**RECORDS SHOWN**.
········
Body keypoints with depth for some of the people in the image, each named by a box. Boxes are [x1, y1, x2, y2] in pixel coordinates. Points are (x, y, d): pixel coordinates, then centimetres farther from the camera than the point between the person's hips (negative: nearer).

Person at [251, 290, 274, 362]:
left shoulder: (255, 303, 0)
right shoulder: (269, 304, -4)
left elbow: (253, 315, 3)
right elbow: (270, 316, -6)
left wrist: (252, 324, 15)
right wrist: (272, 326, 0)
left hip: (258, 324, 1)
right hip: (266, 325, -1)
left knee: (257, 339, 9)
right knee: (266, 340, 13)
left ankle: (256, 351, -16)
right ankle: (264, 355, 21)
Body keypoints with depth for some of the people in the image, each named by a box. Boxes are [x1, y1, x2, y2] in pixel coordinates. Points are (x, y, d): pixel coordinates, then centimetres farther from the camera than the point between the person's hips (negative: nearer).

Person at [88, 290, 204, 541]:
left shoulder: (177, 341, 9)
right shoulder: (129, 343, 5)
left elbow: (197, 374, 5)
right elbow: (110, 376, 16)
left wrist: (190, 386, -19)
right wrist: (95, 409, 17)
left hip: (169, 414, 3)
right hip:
········
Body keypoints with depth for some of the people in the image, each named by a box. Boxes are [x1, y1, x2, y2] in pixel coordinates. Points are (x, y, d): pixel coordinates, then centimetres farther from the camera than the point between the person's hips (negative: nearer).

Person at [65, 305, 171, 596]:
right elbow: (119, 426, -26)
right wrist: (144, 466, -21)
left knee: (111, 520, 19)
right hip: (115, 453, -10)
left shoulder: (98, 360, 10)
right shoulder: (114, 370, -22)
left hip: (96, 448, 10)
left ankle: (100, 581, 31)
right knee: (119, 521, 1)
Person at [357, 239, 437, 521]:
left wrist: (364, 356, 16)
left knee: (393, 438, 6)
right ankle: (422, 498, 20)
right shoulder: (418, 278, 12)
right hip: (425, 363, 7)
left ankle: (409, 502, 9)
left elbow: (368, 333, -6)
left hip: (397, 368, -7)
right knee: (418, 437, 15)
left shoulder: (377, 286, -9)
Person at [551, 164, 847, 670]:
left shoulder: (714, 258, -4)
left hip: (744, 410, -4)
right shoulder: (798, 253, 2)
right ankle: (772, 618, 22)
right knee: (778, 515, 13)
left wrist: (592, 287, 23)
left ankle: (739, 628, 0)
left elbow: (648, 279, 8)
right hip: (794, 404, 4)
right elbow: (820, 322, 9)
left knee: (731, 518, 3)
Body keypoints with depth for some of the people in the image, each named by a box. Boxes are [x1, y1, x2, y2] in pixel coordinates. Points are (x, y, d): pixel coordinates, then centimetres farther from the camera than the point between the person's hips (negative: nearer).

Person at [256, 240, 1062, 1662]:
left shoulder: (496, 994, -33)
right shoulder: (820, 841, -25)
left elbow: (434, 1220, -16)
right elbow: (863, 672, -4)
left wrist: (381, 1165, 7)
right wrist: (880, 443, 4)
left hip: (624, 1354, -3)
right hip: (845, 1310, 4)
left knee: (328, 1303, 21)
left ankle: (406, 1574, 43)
········
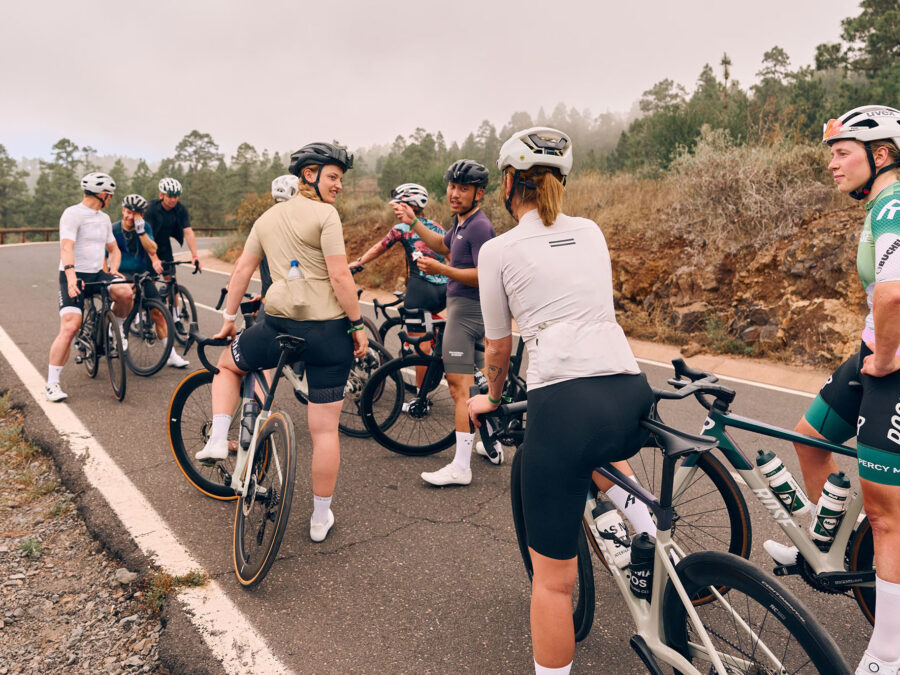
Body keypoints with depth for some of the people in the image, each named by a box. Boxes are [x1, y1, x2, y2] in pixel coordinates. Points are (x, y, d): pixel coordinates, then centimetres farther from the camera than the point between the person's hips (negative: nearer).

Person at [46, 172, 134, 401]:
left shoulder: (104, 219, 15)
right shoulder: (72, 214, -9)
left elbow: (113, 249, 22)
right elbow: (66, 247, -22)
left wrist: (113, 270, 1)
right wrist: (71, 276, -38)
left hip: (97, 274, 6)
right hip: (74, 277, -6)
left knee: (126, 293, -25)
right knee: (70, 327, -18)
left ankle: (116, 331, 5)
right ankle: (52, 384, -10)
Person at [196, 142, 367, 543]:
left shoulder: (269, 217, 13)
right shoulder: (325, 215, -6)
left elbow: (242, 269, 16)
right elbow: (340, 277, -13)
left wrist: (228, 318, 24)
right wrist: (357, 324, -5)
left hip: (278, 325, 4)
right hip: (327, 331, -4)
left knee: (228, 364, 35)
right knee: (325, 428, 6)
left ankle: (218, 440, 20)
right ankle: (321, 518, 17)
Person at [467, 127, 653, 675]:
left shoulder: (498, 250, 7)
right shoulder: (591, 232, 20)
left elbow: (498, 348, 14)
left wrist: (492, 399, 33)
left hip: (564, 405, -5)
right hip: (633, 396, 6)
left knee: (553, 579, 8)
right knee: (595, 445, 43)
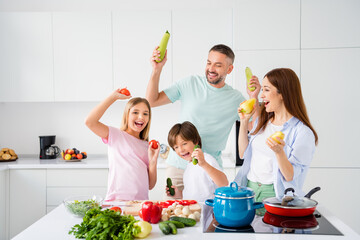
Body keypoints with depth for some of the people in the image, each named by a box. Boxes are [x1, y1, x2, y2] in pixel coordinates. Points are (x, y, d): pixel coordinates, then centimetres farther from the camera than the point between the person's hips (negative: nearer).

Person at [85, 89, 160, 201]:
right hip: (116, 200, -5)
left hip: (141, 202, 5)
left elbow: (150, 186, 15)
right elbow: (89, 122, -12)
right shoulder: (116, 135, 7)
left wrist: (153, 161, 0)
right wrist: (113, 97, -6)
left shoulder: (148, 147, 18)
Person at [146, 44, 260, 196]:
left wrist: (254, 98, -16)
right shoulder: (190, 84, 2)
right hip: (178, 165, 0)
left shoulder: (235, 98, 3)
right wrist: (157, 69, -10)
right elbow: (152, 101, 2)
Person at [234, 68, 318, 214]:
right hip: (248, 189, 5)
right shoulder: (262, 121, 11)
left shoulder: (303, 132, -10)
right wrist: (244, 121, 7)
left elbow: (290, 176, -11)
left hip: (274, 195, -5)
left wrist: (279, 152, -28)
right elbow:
········
When you reach the line in the material above that holds "right elbow: (119, 426, -26)", begin reproducing lines exactly, and stop after the line that holds "left knee: (731, 518, 3)".

right elbow: (119, 426, -26)
right wrist: (144, 466, -21)
left knee: (111, 520, 19)
right hip: (115, 453, -10)
left shoulder: (98, 360, 10)
right shoulder: (114, 370, -22)
left hip: (96, 448, 10)
left ankle: (100, 581, 31)
right knee: (119, 521, 1)
Person at [357, 239, 437, 521]:
left wrist: (364, 356, 16)
left knee: (393, 438, 6)
right ankle: (422, 498, 20)
right shoulder: (418, 278, 12)
right hip: (425, 363, 7)
left ankle: (409, 502, 9)
left elbow: (368, 333, -6)
left hip: (397, 368, -7)
right knee: (418, 437, 15)
left shoulder: (377, 286, -9)
Person at [551, 164, 847, 670]:
left shoulder: (714, 258, -4)
left hip: (744, 410, -4)
right shoulder: (798, 253, 2)
right ankle: (772, 618, 22)
right knee: (778, 515, 13)
left wrist: (592, 287, 23)
left ankle: (739, 628, 0)
left elbow: (648, 279, 8)
right hip: (794, 404, 4)
right elbow: (820, 322, 9)
left knee: (731, 518, 3)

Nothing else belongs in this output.